Notre temps a toujours été souhaitable. Nous avons le plus grand littoral du pays avec de superbes plages aussi. Nous n'avons pas de problèmes d'offre excédentaire. Nous avons des loyers abordables et de bonnes opportunités pour les investisseurs. Nous avons tout, mais nous devons l'utiliser d'un point de vue économique. Ce chaînon manquant a toujours été la gestion économique.

Sur l'équilibre

D'accord. Soyons honnêtes - ça n'a pas été génial, mais ce n'est pas non plus une perte totale. Lorsque nous nous tournons vers Darwin et Perth pour voir à quoi ressemble le pire scénario, nous sommes encore loin de cela, ce qui signifie que nous en sommes à un niveau moyen. A l'inverse, regarder vers les cinq dernières années exceptionnelles qu'Hobart a connues nous montre que le ciel est la limite - et nous sommes encore loin du ciel (avons-nous même vraiment décollé ?).
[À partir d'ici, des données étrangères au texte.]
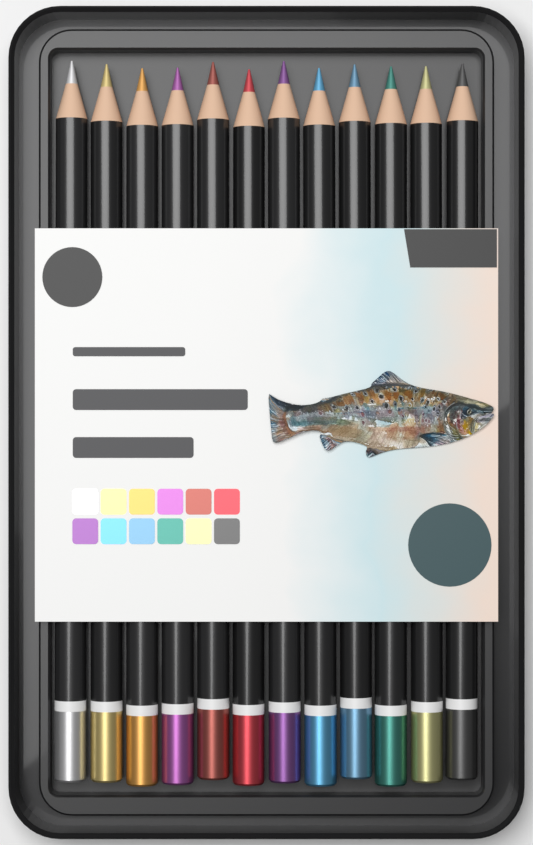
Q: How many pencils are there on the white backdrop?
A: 12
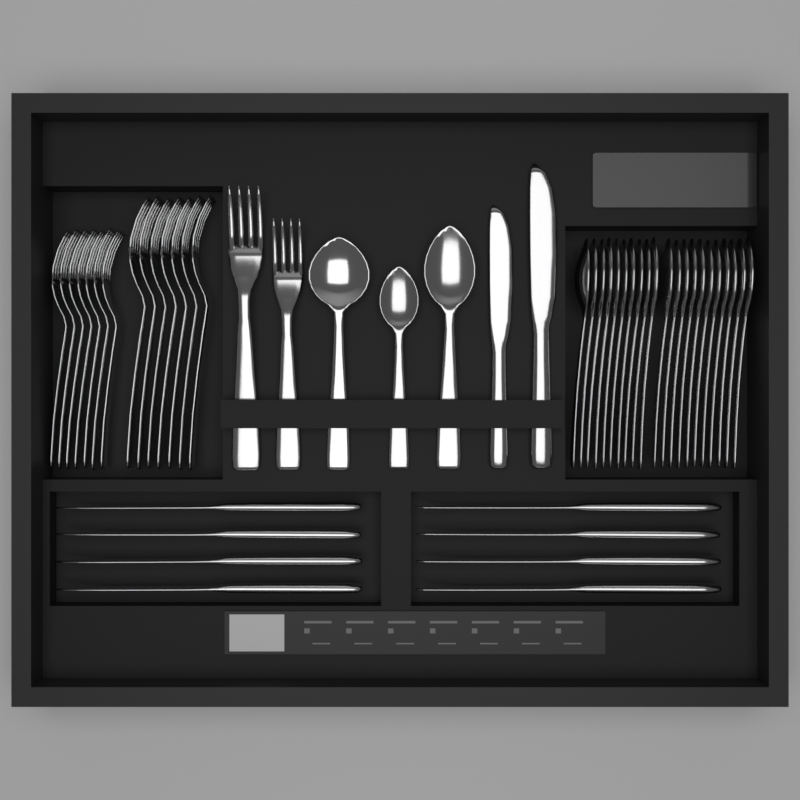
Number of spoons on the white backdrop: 24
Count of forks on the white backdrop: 16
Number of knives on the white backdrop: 10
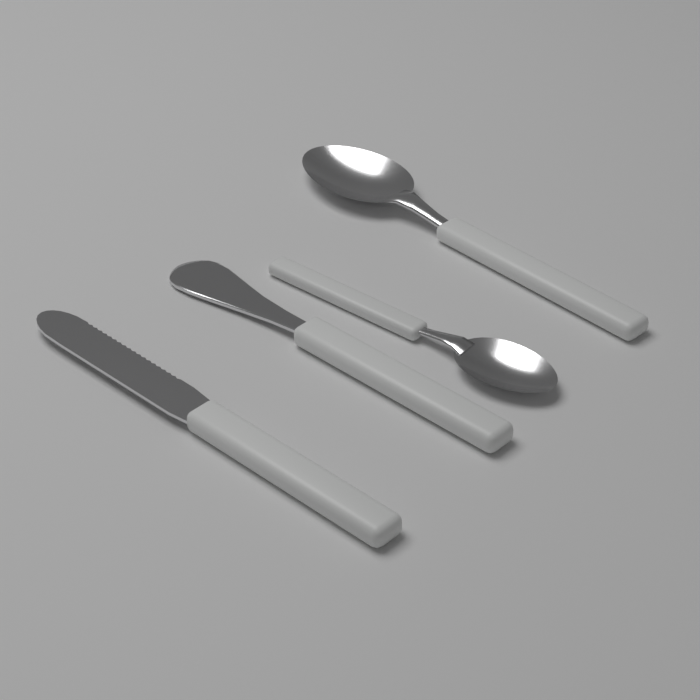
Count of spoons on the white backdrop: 2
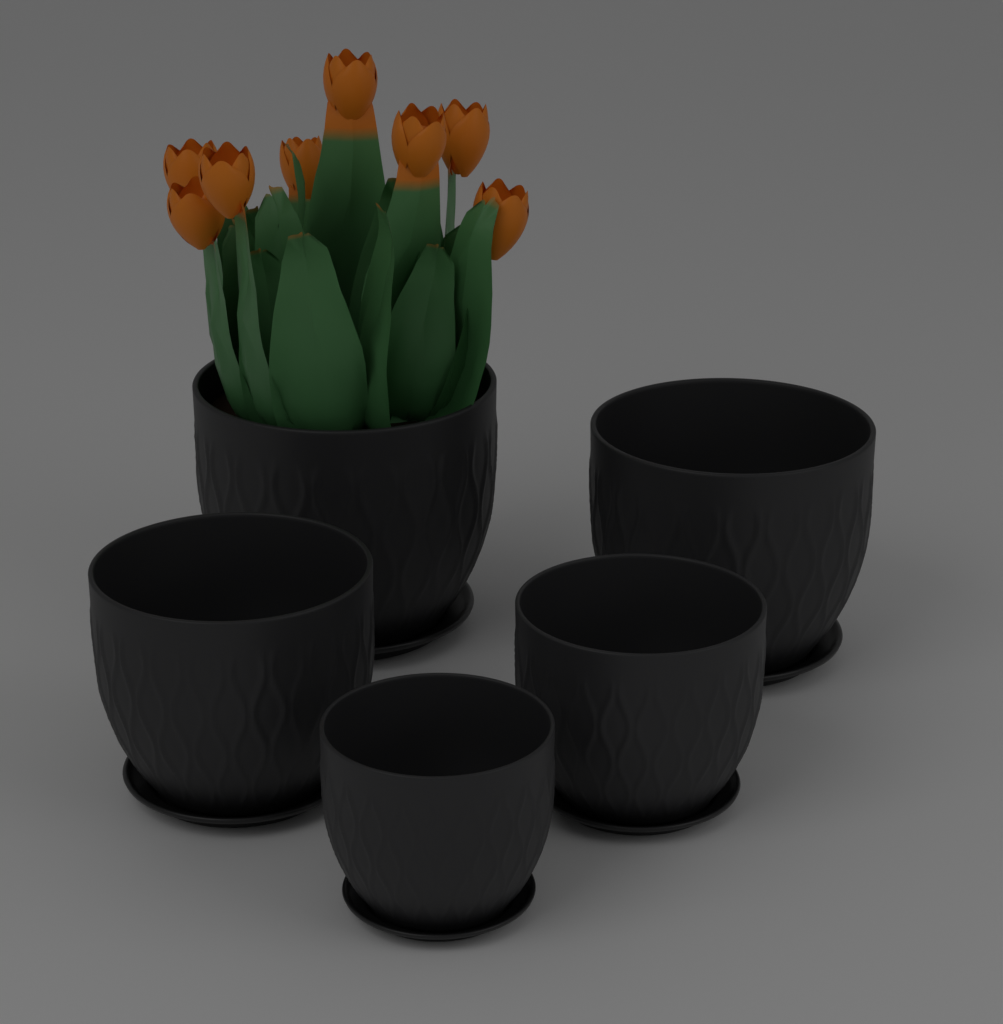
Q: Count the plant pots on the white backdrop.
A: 5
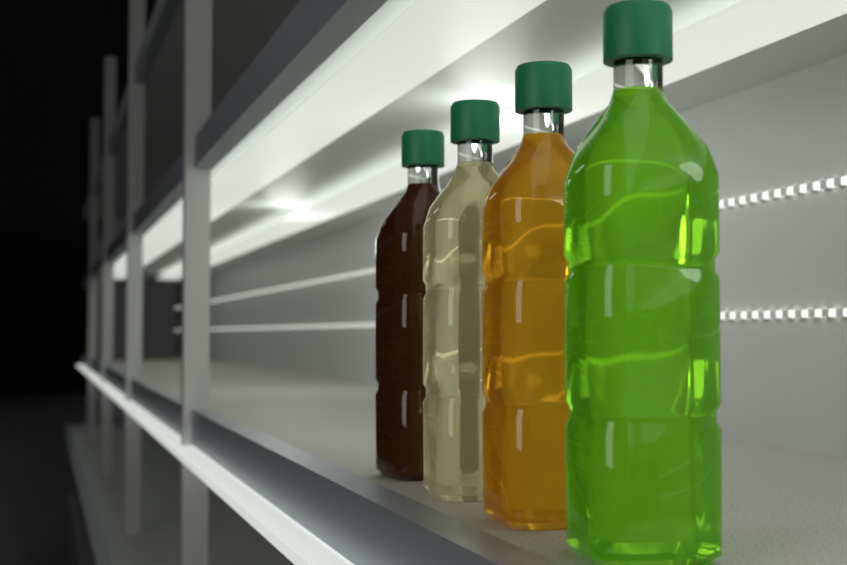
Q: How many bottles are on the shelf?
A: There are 4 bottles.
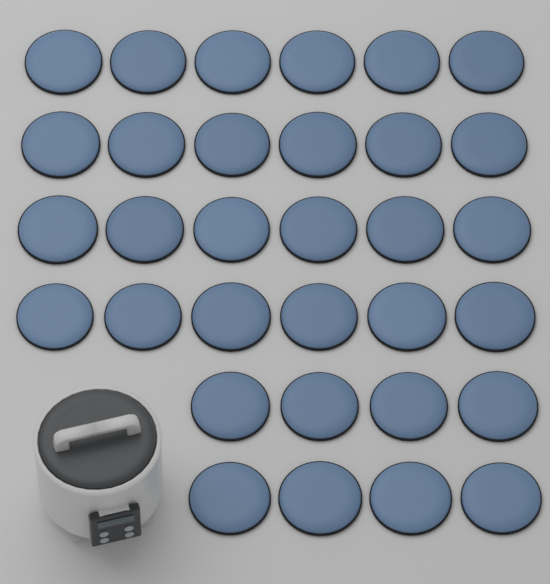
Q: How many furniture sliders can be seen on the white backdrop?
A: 32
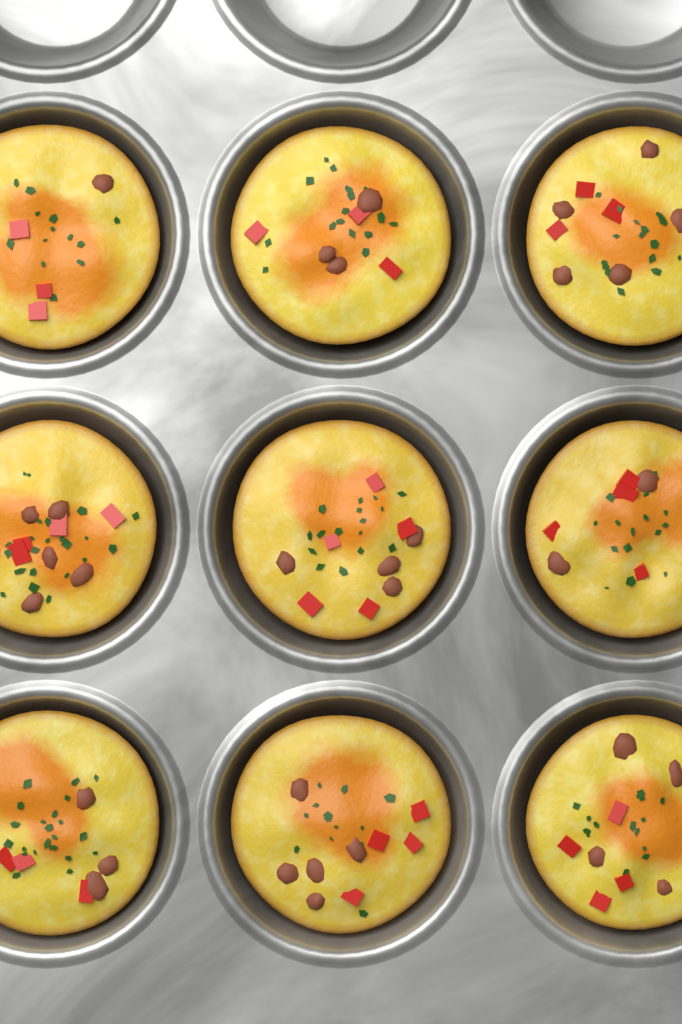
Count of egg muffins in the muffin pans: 9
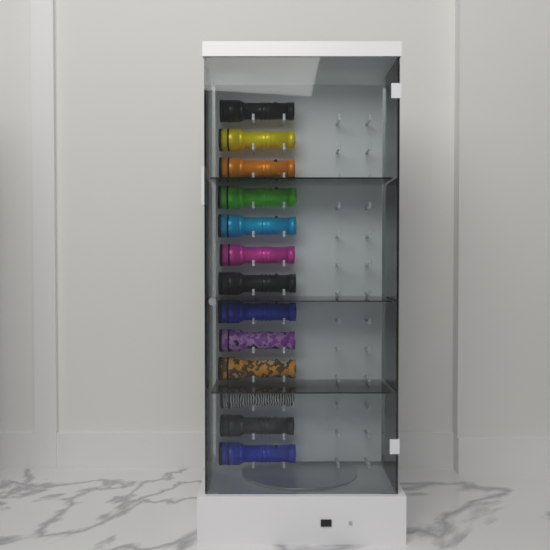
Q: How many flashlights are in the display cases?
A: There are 13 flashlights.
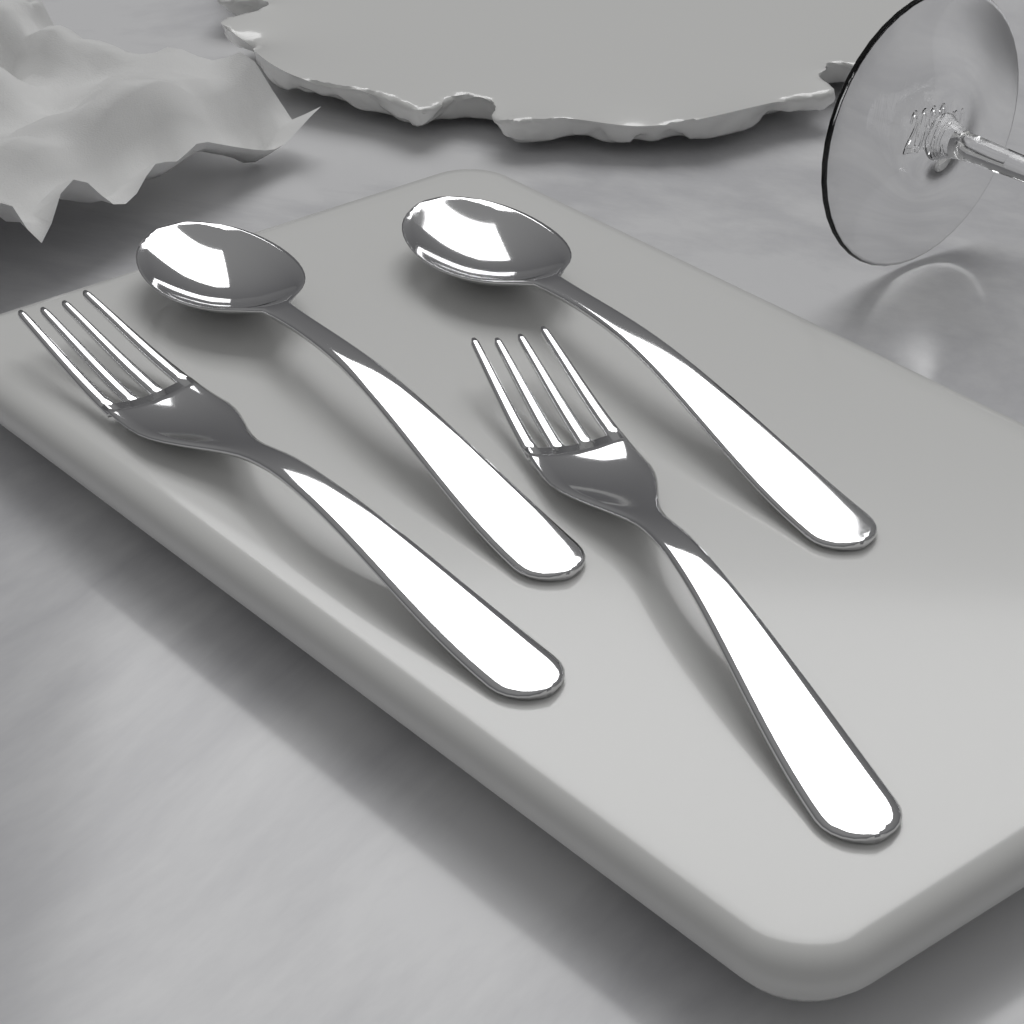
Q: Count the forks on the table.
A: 2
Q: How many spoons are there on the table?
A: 2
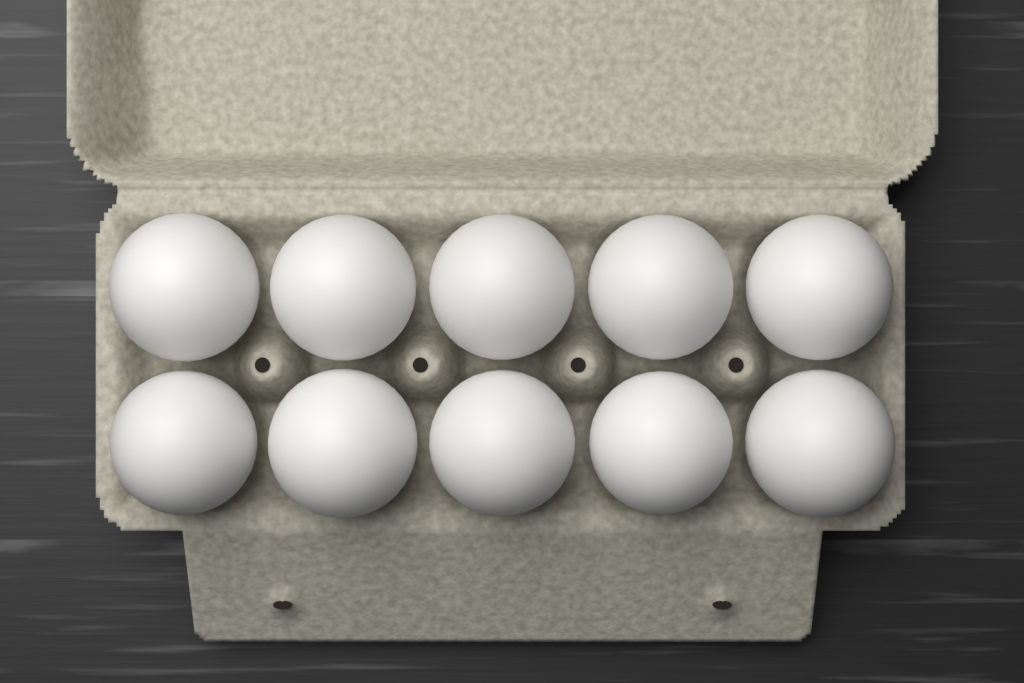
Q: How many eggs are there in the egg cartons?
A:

La gestion des infrastructures qui augmente la croissance de l'emploi augmentera également la confiance, et comme le dit Pressley, la confiance est primordiale dans les transactions immobilières. "Une économie forte augmente le montant que nous pouvons économiser et combien nous pouvons rembourser l'hypothèque, mais tout aussi important, cela affecte notre humeur, et nous devons être dans cette humeur positive pour faire des transactions immobilières."

Pour un examen complet de la dernière décennie de l'Australie, consultez Simon Pressley's Marché immobilier australien : rétrospective de la décennie. En attendant, voici l'espoir de plus de jours heureux au cours des 10 prochaines années.

Sources de données : Propertyology, CoreLogic, ABS.